Eye-tests may be discriminatory on grounds of gender and disability

Hundreds of officers may be denied firearms because of new eyesight standards according to the Police Federation of England and Wales (PFEW). 

Sep 3, 2018
By Serena Lander

PFEW vice-chair Ché Donald said the new standards could unfairly target males, who are more likely to suffer colour-blindness or Colour Vision Deficiency (CVD).  

The majority of the 6,459 armed officers in England and Wales are males.  

One officer is already known to be taking legal action over these changes, which were introduced last year, according to PFEW.  

The College of Policing used to require officers to pass one of two tests to be issued with a firearm. However, the new regulations say that both tests must now be passed.  

Those who were diagnosed with mild CVD are now subject to retrospective tests.  

Mr Donald criticised the college for making the move in a time where police officer numbers are still short.  

“In 2016 the Government announced that it was boosting the number of armed officers by 1,500 in response to the increased terrorist threat,” he said. “However, this uplift has not been met with the latest figures showing the total is some 700 officers short of that.”  

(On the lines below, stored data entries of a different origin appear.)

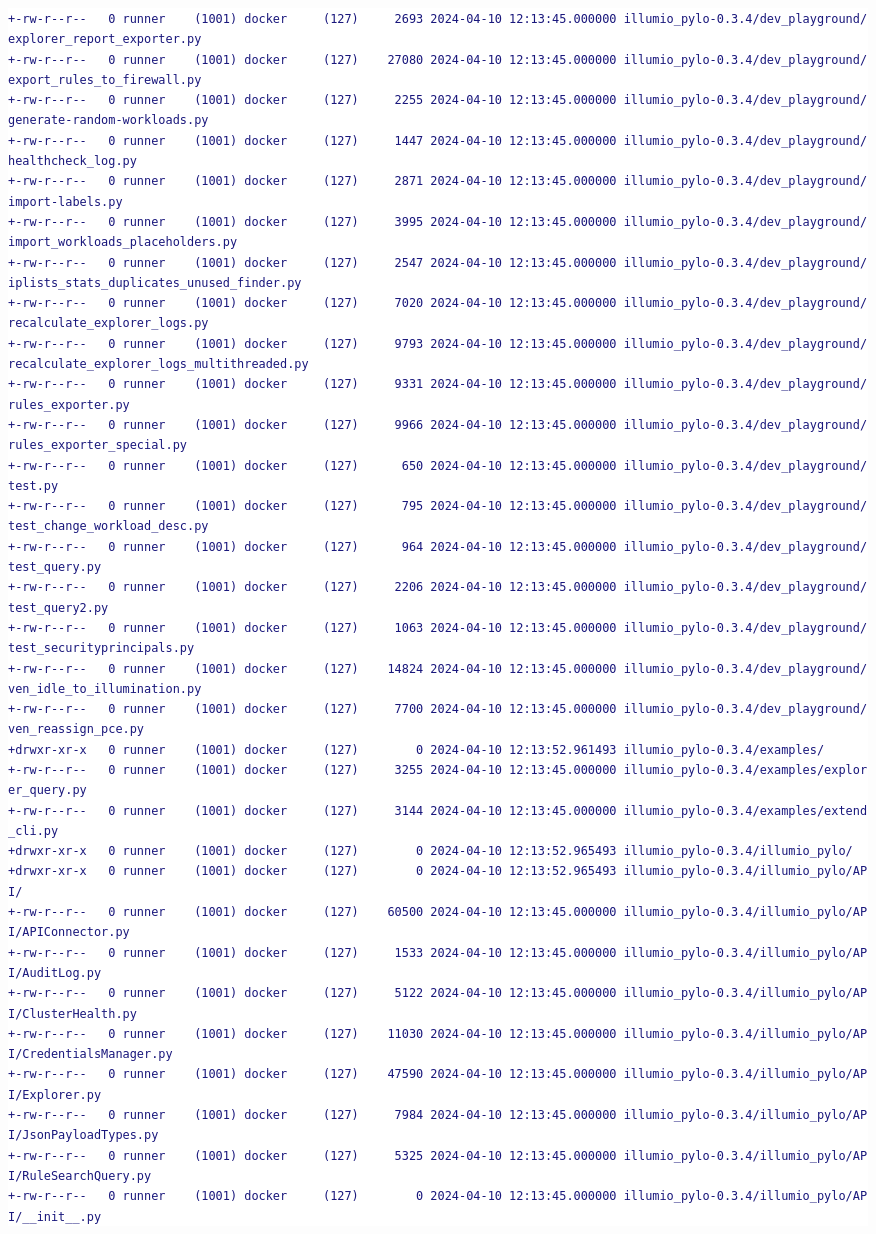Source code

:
 ```diff
+-rw-r--r--   0 runner    (1001) docker     (127)     2693 2024-04-10 12:13:45.000000 illumio_pylo-0.3.4/dev_playground/explorer_report_exporter.py
+-rw-r--r--   0 runner    (1001) docker     (127)    27080 2024-04-10 12:13:45.000000 illumio_pylo-0.3.4/dev_playground/export_rules_to_firewall.py
+-rw-r--r--   0 runner    (1001) docker     (127)     2255 2024-04-10 12:13:45.000000 illumio_pylo-0.3.4/dev_playground/generate-random-workloads.py
+-rw-r--r--   0 runner    (1001) docker     (127)     1447 2024-04-10 12:13:45.000000 illumio_pylo-0.3.4/dev_playground/healthcheck_log.py
+-rw-r--r--   0 runner    (1001) docker     (127)     2871 2024-04-10 12:13:45.000000 illumio_pylo-0.3.4/dev_playground/import-labels.py
+-rw-r--r--   0 runner    (1001) docker     (127)     3995 2024-04-10 12:13:45.000000 illumio_pylo-0.3.4/dev_playground/import_workloads_placeholders.py
+-rw-r--r--   0 runner    (1001) docker     (127)     2547 2024-04-10 12:13:45.000000 illumio_pylo-0.3.4/dev_playground/iplists_stats_duplicates_unused_finder.py
+-rw-r--r--   0 runner    (1001) docker     (127)     7020 2024-04-10 12:13:45.000000 illumio_pylo-0.3.4/dev_playground/recalculate_explorer_logs.py
+-rw-r--r--   0 runner    (1001) docker     (127)     9793 2024-04-10 12:13:45.000000 illumio_pylo-0.3.4/dev_playground/recalculate_explorer_logs_multithreaded.py
+-rw-r--r--   0 runner    (1001) docker     (127)     9331 2024-04-10 12:13:45.000000 illumio_pylo-0.3.4/dev_playground/rules_exporter.py
+-rw-r--r--   0 runner    (1001) docker     (127)     9966 2024-04-10 12:13:45.000000 illumio_pylo-0.3.4/dev_playground/rules_exporter_special.py
+-rw-r--r--   0 runner    (1001) docker     (127)      650 2024-04-10 12:13:45.000000 illumio_pylo-0.3.4/dev_playground/test.py
+-rw-r--r--   0 runner    (1001) docker     (127)      795 2024-04-10 12:13:45.000000 illumio_pylo-0.3.4/dev_playground/test_change_workload_desc.py
+-rw-r--r--   0 runner    (1001) docker     (127)      964 2024-04-10 12:13:45.000000 illumio_pylo-0.3.4/dev_playground/test_query.py
+-rw-r--r--   0 runner    (1001) docker     (127)     2206 2024-04-10 12:13:45.000000 illumio_pylo-0.3.4/dev_playground/test_query2.py
+-rw-r--r--   0 runner    (1001) docker     (127)     1063 2024-04-10 12:13:45.000000 illumio_pylo-0.3.4/dev_playground/test_securityprincipals.py
+-rw-r--r--   0 runner    (1001) docker     (127)    14824 2024-04-10 12:13:45.000000 illumio_pylo-0.3.4/dev_playground/ven_idle_to_illumination.py
+-rw-r--r--   0 runner    (1001) docker     (127)     7700 2024-04-10 12:13:45.000000 illumio_pylo-0.3.4/dev_playground/ven_reassign_pce.py
+drwxr-xr-x   0 runner    (1001) docker     (127)        0 2024-04-10 12:13:52.961493 illumio_pylo-0.3.4/examples/
+-rw-r--r--   0 runner    (1001) docker     (127)     3255 2024-04-10 12:13:45.000000 illumio_pylo-0.3.4/examples/explorer_query.py
+-rw-r--r--   0 runner    (1001) docker     (127)     3144 2024-04-10 12:13:45.000000 illumio_pylo-0.3.4/examples/extend_cli.py
+drwxr-xr-x   0 runner    (1001) docker     (127)        0 2024-04-10 12:13:52.965493 illumio_pylo-0.3.4/illumio_pylo/
+drwxr-xr-x   0 runner    (1001) docker     (127)        0 2024-04-10 12:13:52.965493 illumio_pylo-0.3.4/illumio_pylo/API/
+-rw-r--r--   0 runner    (1001) docker     (127)    60500 2024-04-10 12:13:45.000000 illumio_pylo-0.3.4/illumio_pylo/API/APIConnector.py
+-rw-r--r--   0 runner    (1001) docker     (127)     1533 2024-04-10 12:13:45.000000 illumio_pylo-0.3.4/illumio_pylo/API/AuditLog.py
+-rw-r--r--   0 runner    (1001) docker     (127)     5122 2024-04-10 12:13:45.000000 illumio_pylo-0.3.4/illumio_pylo/API/ClusterHealth.py
+-rw-r--r--   0 runner    (1001) docker     (127)    11030 2024-04-10 12:13:45.000000 illumio_pylo-0.3.4/illumio_pylo/API/CredentialsManager.py
+-rw-r--r--   0 runner    (1001) docker     (127)    47590 2024-04-10 12:13:45.000000 illumio_pylo-0.3.4/illumio_pylo/API/Explorer.py
+-rw-r--r--   0 runner    (1001) docker     (127)     7984 2024-04-10 12:13:45.000000 illumio_pylo-0.3.4/illumio_pylo/API/JsonPayloadTypes.py
+-rw-r--r--   0 runner    (1001) docker     (127)     5325 2024-04-10 12:13:45.000000 illumio_pylo-0.3.4/illumio_pylo/API/RuleSearchQuery.py
+-rw-r--r--   0 runner    (1001) docker     (127)        0 2024-04-10 12:13:45.000000 illumio_pylo-0.3.4/illumio_pylo/API/__init__.py
```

Because most of the officers in firearms units are males, and CVD is most prevalent in males this could single-handedly destroy the uplift in officers.  

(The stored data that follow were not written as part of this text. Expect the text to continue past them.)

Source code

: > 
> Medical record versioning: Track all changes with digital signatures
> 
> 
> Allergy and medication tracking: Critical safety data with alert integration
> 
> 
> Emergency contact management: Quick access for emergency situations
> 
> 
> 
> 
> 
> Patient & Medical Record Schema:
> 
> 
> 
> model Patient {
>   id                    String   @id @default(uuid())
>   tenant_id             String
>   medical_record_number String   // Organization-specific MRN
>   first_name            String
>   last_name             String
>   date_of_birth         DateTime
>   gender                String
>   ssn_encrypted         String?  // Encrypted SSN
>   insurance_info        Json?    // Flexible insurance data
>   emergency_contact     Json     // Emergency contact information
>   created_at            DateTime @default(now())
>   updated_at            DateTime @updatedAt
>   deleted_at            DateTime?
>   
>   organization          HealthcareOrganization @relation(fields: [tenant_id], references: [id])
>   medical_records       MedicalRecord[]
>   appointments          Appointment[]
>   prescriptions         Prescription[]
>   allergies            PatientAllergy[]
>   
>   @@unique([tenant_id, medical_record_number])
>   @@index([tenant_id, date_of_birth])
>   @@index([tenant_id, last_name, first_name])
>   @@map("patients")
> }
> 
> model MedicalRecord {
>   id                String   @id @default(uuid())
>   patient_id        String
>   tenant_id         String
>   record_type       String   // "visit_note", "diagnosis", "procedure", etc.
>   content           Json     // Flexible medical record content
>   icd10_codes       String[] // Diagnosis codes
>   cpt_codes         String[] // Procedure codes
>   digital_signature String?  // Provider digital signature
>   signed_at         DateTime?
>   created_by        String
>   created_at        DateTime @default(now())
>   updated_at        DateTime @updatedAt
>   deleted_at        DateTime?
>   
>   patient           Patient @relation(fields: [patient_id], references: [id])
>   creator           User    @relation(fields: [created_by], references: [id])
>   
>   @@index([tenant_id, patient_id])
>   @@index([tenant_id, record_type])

CVD affects one in 12 men and one in 200 women. 

He also said that it is well known from “extensive research studies” that the tests to screen for CVD are unreliable.  

The PFEW said that the new standards have already caused issues in force areas such as Devon and Cornwall, West Yorkshire, South Yorkshire, Essex, Humberside, Leicestershire, Nottinghamshire, Lancashire, the Ministry of Defence and in London.  

A spokesperson from the College of Policing said: “The key points which the standards establish are the ability to identify a subject based on a description, of which colour could be a significant factor, particularly where this may lead to pre-emptive use of force or officers using lethal force or firearms, and the ability to operate firearms with a red dot sight system. 

“However, the testing which officers have to undergo if they fail screening, was updated last year. The changes do not exclude all officers with colour vision deficiency but only those below a certain threshold.  

“The standards were reviewed based on the role, equipment and expert technical and medical advice on colour vision deficiencies.”